Le bilan dressé par l’UENUN recoupe en grande partie ces chiffres mais fait part de trois morts et 200 blessés.
La CNDH demande l’ouverture d’une enquête judiciaire et exhorte les étudiants à « ne pas céder à l’esprit de vengeance et à reprendre les cours en vue de sauver l’année scolaire ».
Démission
Après trois jours de deuil national qui ont pris fin samedi, le comité exécutif de l’UENUN a lancé un mot d’ordre de suspension de toutes les activités académiques jusqu’à démission des deux ministres de l’enseignement supérieur et de la défense, qui assurait l’intérim du ministre de l’intérieur lundi. Quatre responsables étudiants sont toujours sous mandat de dépôt. Tous les autres ont été libérés. A l’université de Niamey, vidée de ses 23 000 étudiants, les salles restent fermées malgré la réouverture du campus samedi, sur ordre du président de la République Mahamadou Issoufou qui a reçu certains leaders scolaires la veille.

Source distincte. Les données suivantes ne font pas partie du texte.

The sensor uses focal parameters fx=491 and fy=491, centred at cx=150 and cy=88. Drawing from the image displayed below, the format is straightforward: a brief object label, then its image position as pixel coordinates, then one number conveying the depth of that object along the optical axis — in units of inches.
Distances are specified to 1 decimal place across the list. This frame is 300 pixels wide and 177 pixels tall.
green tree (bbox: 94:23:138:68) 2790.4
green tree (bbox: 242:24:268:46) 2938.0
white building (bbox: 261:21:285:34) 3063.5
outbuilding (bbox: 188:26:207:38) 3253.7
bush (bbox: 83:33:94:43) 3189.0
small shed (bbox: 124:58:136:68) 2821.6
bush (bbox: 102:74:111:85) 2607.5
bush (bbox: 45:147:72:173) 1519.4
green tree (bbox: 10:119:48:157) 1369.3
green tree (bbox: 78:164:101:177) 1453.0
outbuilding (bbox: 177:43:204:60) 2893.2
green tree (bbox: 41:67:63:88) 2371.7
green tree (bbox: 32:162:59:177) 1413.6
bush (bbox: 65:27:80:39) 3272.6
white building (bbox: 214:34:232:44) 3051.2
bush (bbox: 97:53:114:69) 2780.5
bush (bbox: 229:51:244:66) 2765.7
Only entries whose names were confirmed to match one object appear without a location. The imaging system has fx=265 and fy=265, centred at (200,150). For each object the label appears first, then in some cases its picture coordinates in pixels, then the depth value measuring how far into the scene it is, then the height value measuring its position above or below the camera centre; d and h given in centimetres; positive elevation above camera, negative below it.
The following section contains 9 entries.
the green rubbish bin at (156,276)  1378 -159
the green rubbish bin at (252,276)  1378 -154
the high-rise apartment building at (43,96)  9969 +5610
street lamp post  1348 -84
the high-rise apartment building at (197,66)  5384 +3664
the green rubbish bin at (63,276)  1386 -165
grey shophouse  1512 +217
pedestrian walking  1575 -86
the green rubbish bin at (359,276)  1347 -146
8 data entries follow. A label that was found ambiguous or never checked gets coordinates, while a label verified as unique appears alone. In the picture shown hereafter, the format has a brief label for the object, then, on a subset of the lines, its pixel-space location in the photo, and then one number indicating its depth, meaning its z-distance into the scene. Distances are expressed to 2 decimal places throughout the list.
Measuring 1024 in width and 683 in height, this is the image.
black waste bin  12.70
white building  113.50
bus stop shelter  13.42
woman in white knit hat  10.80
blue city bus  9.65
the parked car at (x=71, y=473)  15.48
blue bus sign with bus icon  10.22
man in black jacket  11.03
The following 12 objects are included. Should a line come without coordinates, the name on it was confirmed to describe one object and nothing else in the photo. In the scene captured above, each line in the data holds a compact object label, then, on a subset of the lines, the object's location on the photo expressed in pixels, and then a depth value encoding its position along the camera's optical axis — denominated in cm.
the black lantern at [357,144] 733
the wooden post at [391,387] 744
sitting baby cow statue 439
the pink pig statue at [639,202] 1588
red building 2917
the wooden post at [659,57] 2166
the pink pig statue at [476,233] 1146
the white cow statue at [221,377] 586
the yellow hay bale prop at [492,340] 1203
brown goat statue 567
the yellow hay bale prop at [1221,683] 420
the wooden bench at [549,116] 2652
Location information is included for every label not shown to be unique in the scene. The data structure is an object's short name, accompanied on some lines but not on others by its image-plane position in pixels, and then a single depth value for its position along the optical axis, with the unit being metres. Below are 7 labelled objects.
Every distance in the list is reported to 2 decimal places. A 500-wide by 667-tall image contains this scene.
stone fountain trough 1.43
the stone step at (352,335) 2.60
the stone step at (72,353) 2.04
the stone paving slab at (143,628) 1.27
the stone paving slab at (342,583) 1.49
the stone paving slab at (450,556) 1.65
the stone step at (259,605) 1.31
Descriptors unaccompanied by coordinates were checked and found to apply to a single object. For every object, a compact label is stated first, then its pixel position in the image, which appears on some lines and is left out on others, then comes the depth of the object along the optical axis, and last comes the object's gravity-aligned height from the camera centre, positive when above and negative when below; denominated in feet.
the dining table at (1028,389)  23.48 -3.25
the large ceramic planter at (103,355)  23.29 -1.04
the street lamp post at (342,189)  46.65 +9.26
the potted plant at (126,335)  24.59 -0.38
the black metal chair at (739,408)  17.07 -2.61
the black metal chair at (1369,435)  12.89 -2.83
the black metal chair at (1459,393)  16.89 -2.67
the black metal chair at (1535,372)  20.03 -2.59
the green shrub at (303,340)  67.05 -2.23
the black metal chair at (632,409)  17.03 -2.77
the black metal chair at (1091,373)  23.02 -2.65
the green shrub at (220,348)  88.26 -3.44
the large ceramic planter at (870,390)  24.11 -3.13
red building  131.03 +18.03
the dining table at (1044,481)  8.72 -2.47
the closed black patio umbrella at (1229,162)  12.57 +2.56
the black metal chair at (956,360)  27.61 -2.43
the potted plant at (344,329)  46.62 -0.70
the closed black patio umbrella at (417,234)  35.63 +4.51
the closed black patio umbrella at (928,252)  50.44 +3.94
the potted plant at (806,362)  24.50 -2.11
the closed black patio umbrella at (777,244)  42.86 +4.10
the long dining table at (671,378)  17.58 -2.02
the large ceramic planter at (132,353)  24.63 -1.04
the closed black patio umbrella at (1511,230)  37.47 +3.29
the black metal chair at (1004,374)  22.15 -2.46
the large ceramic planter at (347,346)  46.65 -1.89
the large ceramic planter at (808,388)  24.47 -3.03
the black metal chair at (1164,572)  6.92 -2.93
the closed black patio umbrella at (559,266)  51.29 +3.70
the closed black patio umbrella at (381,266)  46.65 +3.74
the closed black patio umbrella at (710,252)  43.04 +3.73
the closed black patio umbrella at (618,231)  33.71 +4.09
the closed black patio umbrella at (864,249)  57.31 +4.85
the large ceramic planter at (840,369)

Sur la page Facebook de Malah Bagalé, ses amis ont ôté la photo de l’étudiant radieux aux rêves d’avenir pour poster celles de son cadavre et de l’immense rassemblement qui a suivi ses obsèques, lundi, avec la mention raisonnant comme un slogan : « Dernier hommage à notre Martyr !! » Malah Bagalé perdu le sourire et la vie.